El mapa global del vehículo eléctrico cambió en 2025. Geely Auto Group superó a Tesla en ventas y se posicionó como el segundo mayor vendedor mundial de autos eléctricos, incluyendo híbridos enchufables, mientras BYD retuvo el liderazgo por segundo año consecutivo.

Según datos de SNE Research, las ventas globales de vehículos electrificados alcanzaron 21,47 millones de unidades en 2025, un crecimiento interanual de 21,5%. De ese total, BYD encabezó el ranking con 4,12 millones de unidades vendidas, pese a una ligera caída de 0,6% frente al año anterior.

Geely fue la gran protagonista del año. El grupo automotor vendió aproximadamente 2,22 millones de unidades, lo que representa un salto de 56,8% respecto a 2024 y su primer ascenso al segundo lugar global. Tesla, en cambio, cayó al tercer puesto tras registrar una disminución de 8,6% en sus ventas, con 1,63 millones de unidades.
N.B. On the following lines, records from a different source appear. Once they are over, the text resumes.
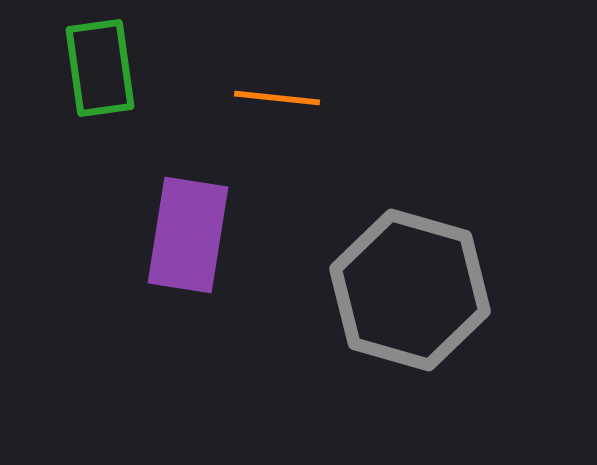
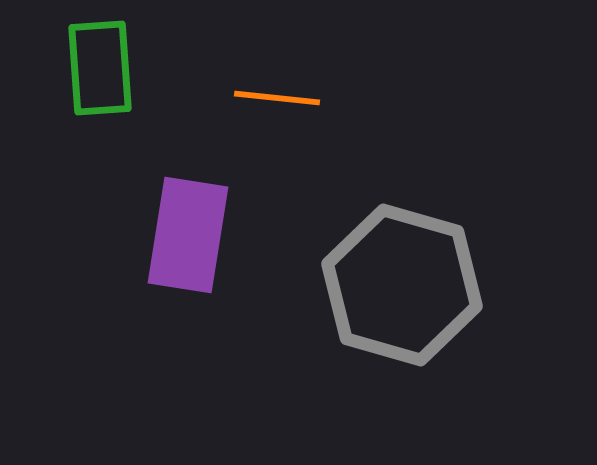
green rectangle: rotated 4 degrees clockwise
gray hexagon: moved 8 px left, 5 px up
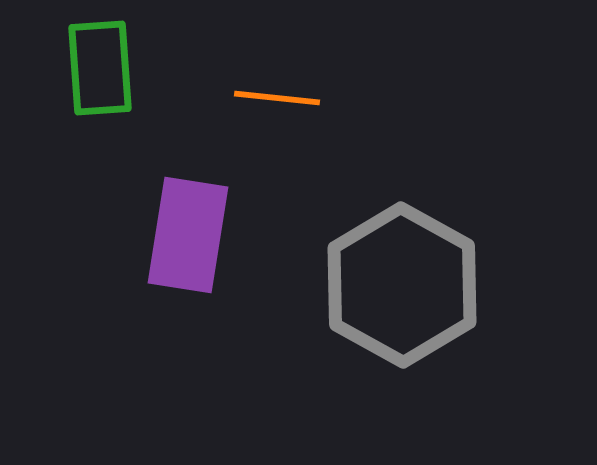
gray hexagon: rotated 13 degrees clockwise
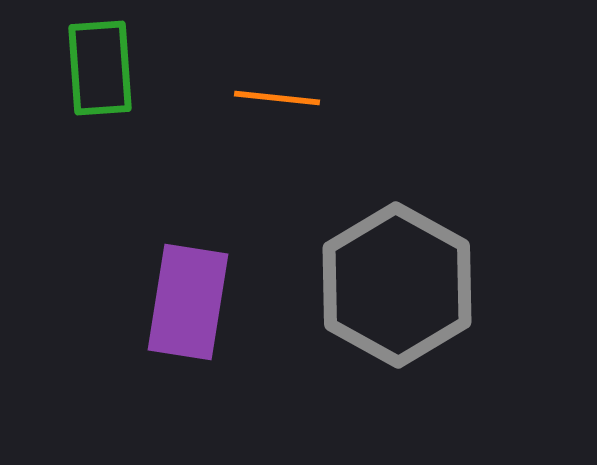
purple rectangle: moved 67 px down
gray hexagon: moved 5 px left
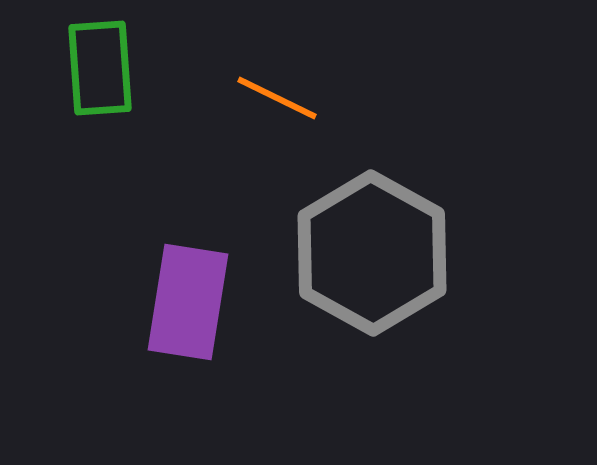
orange line: rotated 20 degrees clockwise
gray hexagon: moved 25 px left, 32 px up
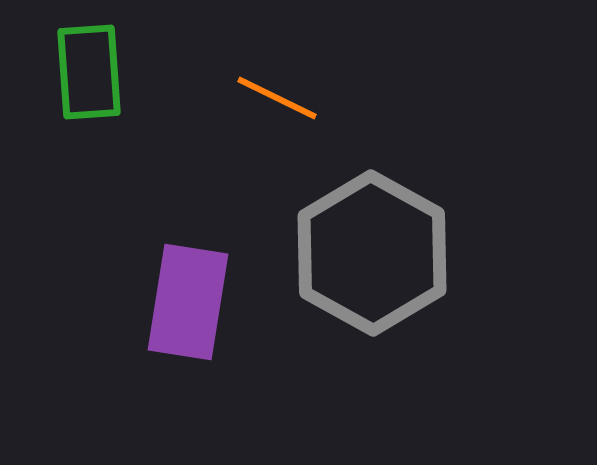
green rectangle: moved 11 px left, 4 px down
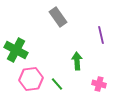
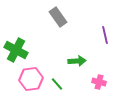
purple line: moved 4 px right
green arrow: rotated 90 degrees clockwise
pink cross: moved 2 px up
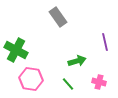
purple line: moved 7 px down
green arrow: rotated 12 degrees counterclockwise
pink hexagon: rotated 15 degrees clockwise
green line: moved 11 px right
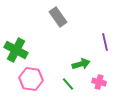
green arrow: moved 4 px right, 3 px down
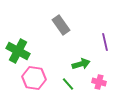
gray rectangle: moved 3 px right, 8 px down
green cross: moved 2 px right, 1 px down
pink hexagon: moved 3 px right, 1 px up
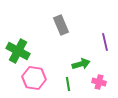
gray rectangle: rotated 12 degrees clockwise
green line: rotated 32 degrees clockwise
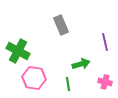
pink cross: moved 6 px right
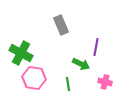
purple line: moved 9 px left, 5 px down; rotated 24 degrees clockwise
green cross: moved 3 px right, 2 px down
green arrow: rotated 42 degrees clockwise
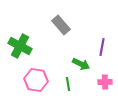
gray rectangle: rotated 18 degrees counterclockwise
purple line: moved 6 px right
green cross: moved 1 px left, 7 px up
pink hexagon: moved 2 px right, 2 px down
pink cross: rotated 16 degrees counterclockwise
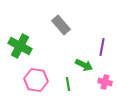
green arrow: moved 3 px right, 1 px down
pink cross: rotated 16 degrees clockwise
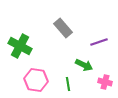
gray rectangle: moved 2 px right, 3 px down
purple line: moved 3 px left, 5 px up; rotated 60 degrees clockwise
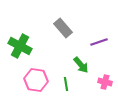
green arrow: moved 3 px left; rotated 24 degrees clockwise
green line: moved 2 px left
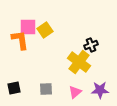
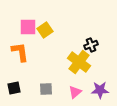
orange L-shape: moved 12 px down
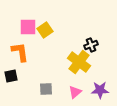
black square: moved 3 px left, 12 px up
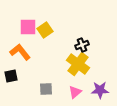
black cross: moved 9 px left
orange L-shape: rotated 30 degrees counterclockwise
yellow cross: moved 1 px left, 2 px down
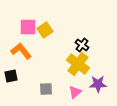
black cross: rotated 32 degrees counterclockwise
orange L-shape: moved 1 px right, 1 px up
purple star: moved 2 px left, 6 px up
Parte de esta diferencia responde a la estrategia de producto. Mientras BYD y Geely comercializan tanto vehículos 100% eléctricos como híbridos enchufables, Tesla mantiene una oferta exclusivamente eléctrica, en momentos en que los híbridos han ganado terreno en China y Europa.

El dominio chino también se refleja por regiones. El mercado de China concentró 13,8 millones de unidades vendidas, equivalentes al 64,3% del total global. Europa mostró una recuperación de 34,9%, impulsada por modelos eléctricos compactos más accesibles, mientras Norteamérica fue la única gran región en retroceder, con una caída de 5%.

Pero el avance chino no se limita a cifras comerciales.

México, la nueva apuesta de Geely y BYD

BYD y Geely figuran entre los finalistas para adquirir una planta automotriz en Aguascalientes, México, actualmente operada por Nissan y Mercedes-Benz. La instalación tiene capacidad para producir hasta 230.000 vehículos anuales y representa una oportunidad clave para establecer producción en América del Norte.

El movimiento se produce en un contexto complejo. Estados Unidos ha endurecido aranceles contra México y mantiene restricciones que, en la práctica, bloquean el ingreso de vehículos de marca china a su mercado. Washington ha advertido sobre el riesgo de que México funcione como “puerta trasera” para la entrada de productos chinos.

México, por su parte, enfrenta un delicado equilibrio. El país perdió cerca de 60.000 empleos en la industria automotriz el último año y sus exportaciones a Estados Unidos cayeron casi 3%. La inversión china podría significar nuevos puestos de trabajo y dinamismo industrial, pero también tensiones diplomáticas.

Las cifras muestran la magnitud del fenómeno. Desde 2020, las ventas de BYD se han multiplicado por diez, mientras que Geely ha duplicado su volumen global. Ambas compañías ya superan los cuatro millones de vehículos anuales, cifras comparables a fabricantes tradicionales como Ford.

El liderazgo chino en el mercado global de autos eléctricos ya no es solo comercial: es industrial, tecnológico y geopolítico.